I don't know why some people keep insisting on comparing older and/or less expensive phones to iPhone/iOS. If you take the best of the current generation flagships from the top three platforms, Android, iOS, and Windows Phone (can't speak about Blackberry since I don't own one), there is little appreciable difference in responsiveness for normal users, though there are cases for all three where you can get them to lag, hitch, freeze up, etc depending on the situation, and on paper or in benchmarks I'm sure you can find differences.
To answer the title question, "Will android ever be as responsive as iOS?", I think the answer is "yes", or "close enough as to make no difference", considering what the current situation is. If you are extremely sensitive or focusing intently on just touchscreen responsiveness and ignoring other UI elements then maybe iOS takes the crown (I'd argue Windows Phone does) but the reality is none of these operating systems are flawless, but they are good enough for most consumers at the high end.

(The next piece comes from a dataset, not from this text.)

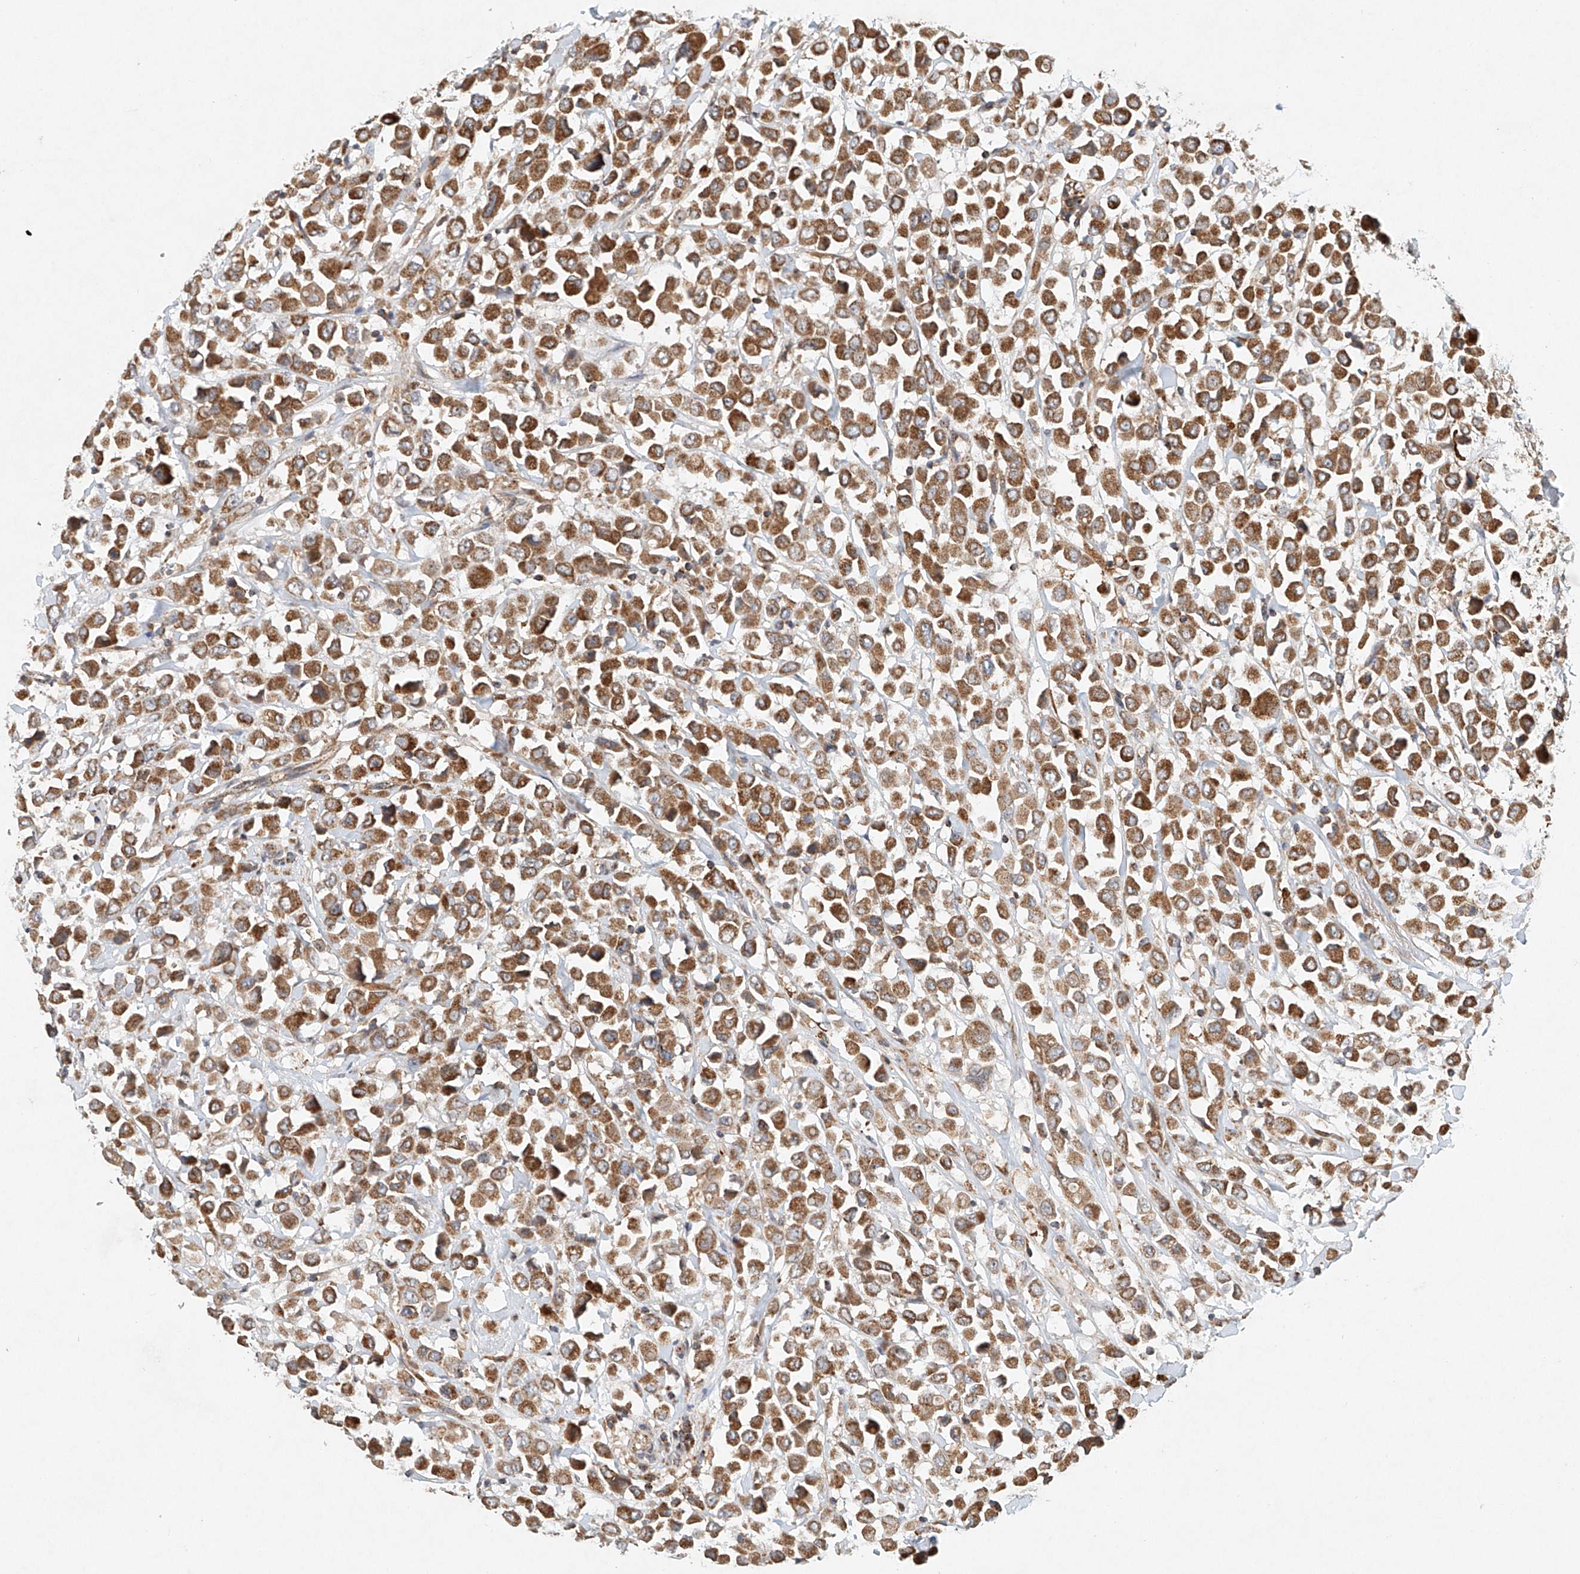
{"staining": {"intensity": "moderate", "quantity": ">75%", "location": "cytoplasmic/membranous"}, "tissue": "breast cancer", "cell_type": "Tumor cells", "image_type": "cancer", "snomed": [{"axis": "morphology", "description": "Duct carcinoma"}, {"axis": "topography", "description": "Breast"}], "caption": "Brown immunohistochemical staining in human breast cancer reveals moderate cytoplasmic/membranous expression in about >75% of tumor cells. (DAB = brown stain, brightfield microscopy at high magnification).", "gene": "DCAF11", "patient": {"sex": "female", "age": 61}}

Apple doesn't make inexpensive phones (the fact that the cheapest current iPhone is still in Nexus 5 territory should give you some clue) so it's only fair to compare similarly priced phones at the top end. It's not fair to penalize other manufacturers for giving you choice.
I look forward to seeing the crop of phones arriving this fall. iPhone 6, One M8 Prime, Galaxy S5 Prime, Lumia "McLaren", and whatever else is in the pipeline from the other manufacturers should make things interesting.